__Instruction__: Repeat the lines from the line with "inspiration" to the line with "HUGHOME(川口市)" in the listing below, keeping both end lines and adding nothing.
====== Extracted records
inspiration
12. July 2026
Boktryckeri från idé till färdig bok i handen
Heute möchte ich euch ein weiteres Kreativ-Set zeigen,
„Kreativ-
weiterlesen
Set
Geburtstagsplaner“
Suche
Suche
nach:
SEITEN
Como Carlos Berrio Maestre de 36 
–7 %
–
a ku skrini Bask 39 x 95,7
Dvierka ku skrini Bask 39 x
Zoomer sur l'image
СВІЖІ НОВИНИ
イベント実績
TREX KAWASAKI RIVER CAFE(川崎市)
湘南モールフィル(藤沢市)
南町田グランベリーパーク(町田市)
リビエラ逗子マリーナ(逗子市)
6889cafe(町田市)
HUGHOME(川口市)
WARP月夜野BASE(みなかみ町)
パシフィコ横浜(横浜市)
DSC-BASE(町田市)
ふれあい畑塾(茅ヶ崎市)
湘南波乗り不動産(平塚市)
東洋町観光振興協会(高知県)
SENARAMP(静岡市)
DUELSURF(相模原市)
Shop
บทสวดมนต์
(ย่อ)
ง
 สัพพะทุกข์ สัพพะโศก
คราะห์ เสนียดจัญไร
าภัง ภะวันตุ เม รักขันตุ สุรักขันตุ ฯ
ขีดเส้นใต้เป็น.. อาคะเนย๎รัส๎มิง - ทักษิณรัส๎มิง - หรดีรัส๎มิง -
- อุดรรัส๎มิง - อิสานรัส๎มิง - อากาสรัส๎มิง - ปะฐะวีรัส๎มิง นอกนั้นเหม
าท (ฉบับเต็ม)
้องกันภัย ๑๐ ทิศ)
============
====== Extracted records
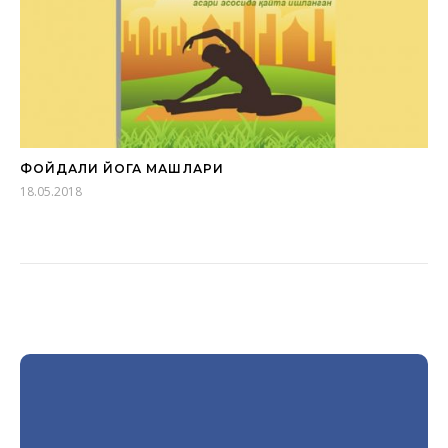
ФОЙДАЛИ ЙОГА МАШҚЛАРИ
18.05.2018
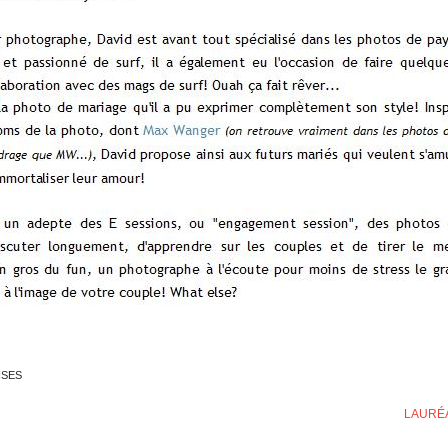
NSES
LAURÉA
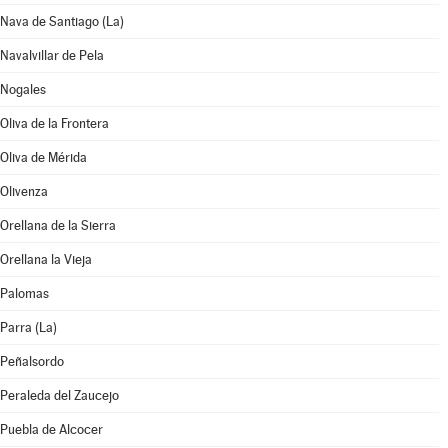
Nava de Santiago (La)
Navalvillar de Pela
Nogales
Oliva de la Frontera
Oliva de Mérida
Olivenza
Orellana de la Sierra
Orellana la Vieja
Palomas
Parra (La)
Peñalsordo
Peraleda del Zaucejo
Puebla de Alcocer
============
====== Extracted records
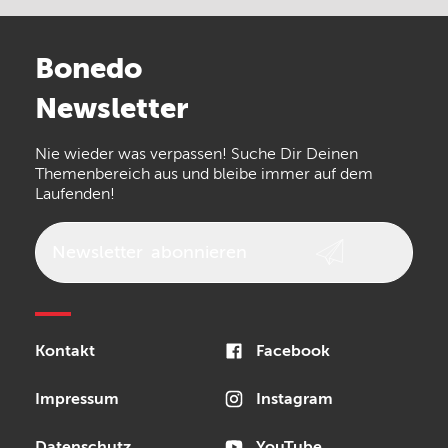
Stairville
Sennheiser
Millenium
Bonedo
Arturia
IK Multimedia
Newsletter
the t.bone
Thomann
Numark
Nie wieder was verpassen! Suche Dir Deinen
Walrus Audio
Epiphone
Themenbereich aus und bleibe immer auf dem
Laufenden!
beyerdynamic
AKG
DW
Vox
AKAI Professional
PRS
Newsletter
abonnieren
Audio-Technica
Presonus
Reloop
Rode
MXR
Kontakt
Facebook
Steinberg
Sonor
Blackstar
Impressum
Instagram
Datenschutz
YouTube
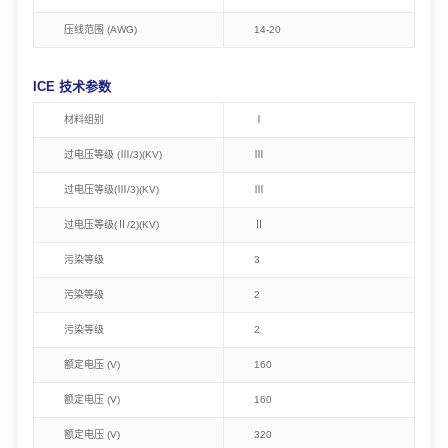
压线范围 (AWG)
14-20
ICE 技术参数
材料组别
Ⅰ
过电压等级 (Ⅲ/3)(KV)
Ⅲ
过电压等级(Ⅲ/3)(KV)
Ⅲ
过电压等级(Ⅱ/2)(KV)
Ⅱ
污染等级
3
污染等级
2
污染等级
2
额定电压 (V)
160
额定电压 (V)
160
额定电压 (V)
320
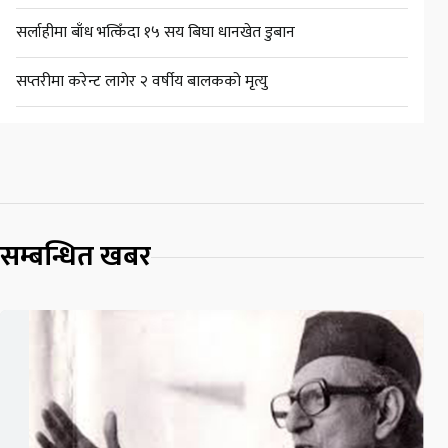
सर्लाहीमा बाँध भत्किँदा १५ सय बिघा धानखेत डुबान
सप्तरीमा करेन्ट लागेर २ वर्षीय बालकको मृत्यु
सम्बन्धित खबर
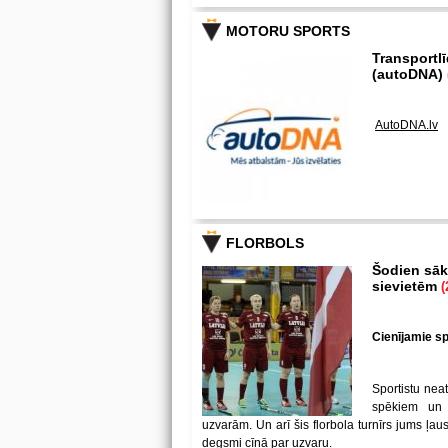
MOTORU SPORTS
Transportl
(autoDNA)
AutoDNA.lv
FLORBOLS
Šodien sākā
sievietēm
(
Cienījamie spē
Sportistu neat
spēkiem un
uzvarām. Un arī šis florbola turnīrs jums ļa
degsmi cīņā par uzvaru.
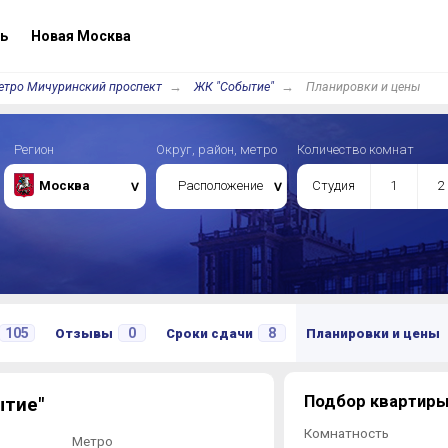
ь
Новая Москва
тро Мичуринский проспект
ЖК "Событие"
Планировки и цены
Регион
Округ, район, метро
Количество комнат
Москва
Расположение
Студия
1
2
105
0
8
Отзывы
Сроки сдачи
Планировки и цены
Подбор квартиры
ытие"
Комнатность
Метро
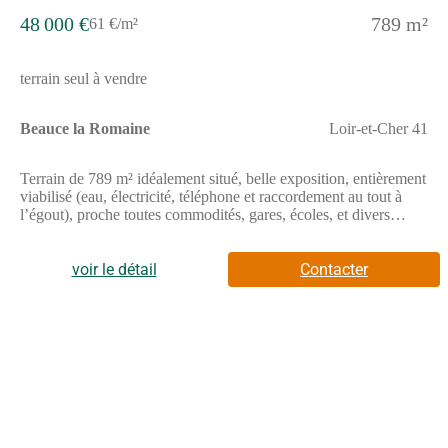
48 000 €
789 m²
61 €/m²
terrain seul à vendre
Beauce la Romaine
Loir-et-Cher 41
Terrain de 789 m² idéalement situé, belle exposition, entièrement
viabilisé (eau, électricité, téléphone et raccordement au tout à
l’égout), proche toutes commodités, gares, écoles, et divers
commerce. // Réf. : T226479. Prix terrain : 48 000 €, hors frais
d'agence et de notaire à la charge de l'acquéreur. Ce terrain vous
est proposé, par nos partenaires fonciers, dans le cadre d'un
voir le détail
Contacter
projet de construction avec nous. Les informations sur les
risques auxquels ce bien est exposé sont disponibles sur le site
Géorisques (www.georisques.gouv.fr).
============
__Solved exercise__:
inspiration
12. July 2026
Boktryckeri från idé till färdig bok i handen
Heute möchte ich euch ein weiteres Kreativ-Set zeigen,
„Kreativ-
weiterlesen
Set
Geburtstagsplaner“
Suche
Suche
nach:
SEITEN
Como Carlos Berrio Maestre de 36 
–7 %
–
a ku skrini Bask 39 x 95,7
Dvierka ku skrini Bask 39 x
Zoomer sur l'image
СВІЖІ НОВИНИ
イベント実績
TREX KAWASAKI RIVER CAFE(川崎市)
湘南モールフィル(藤沢市)
南町田グランベリーパーク(町田市)
リビエラ逗子マリーナ(逗子市)
6889cafe(町田市)
HUGHOME(川口市)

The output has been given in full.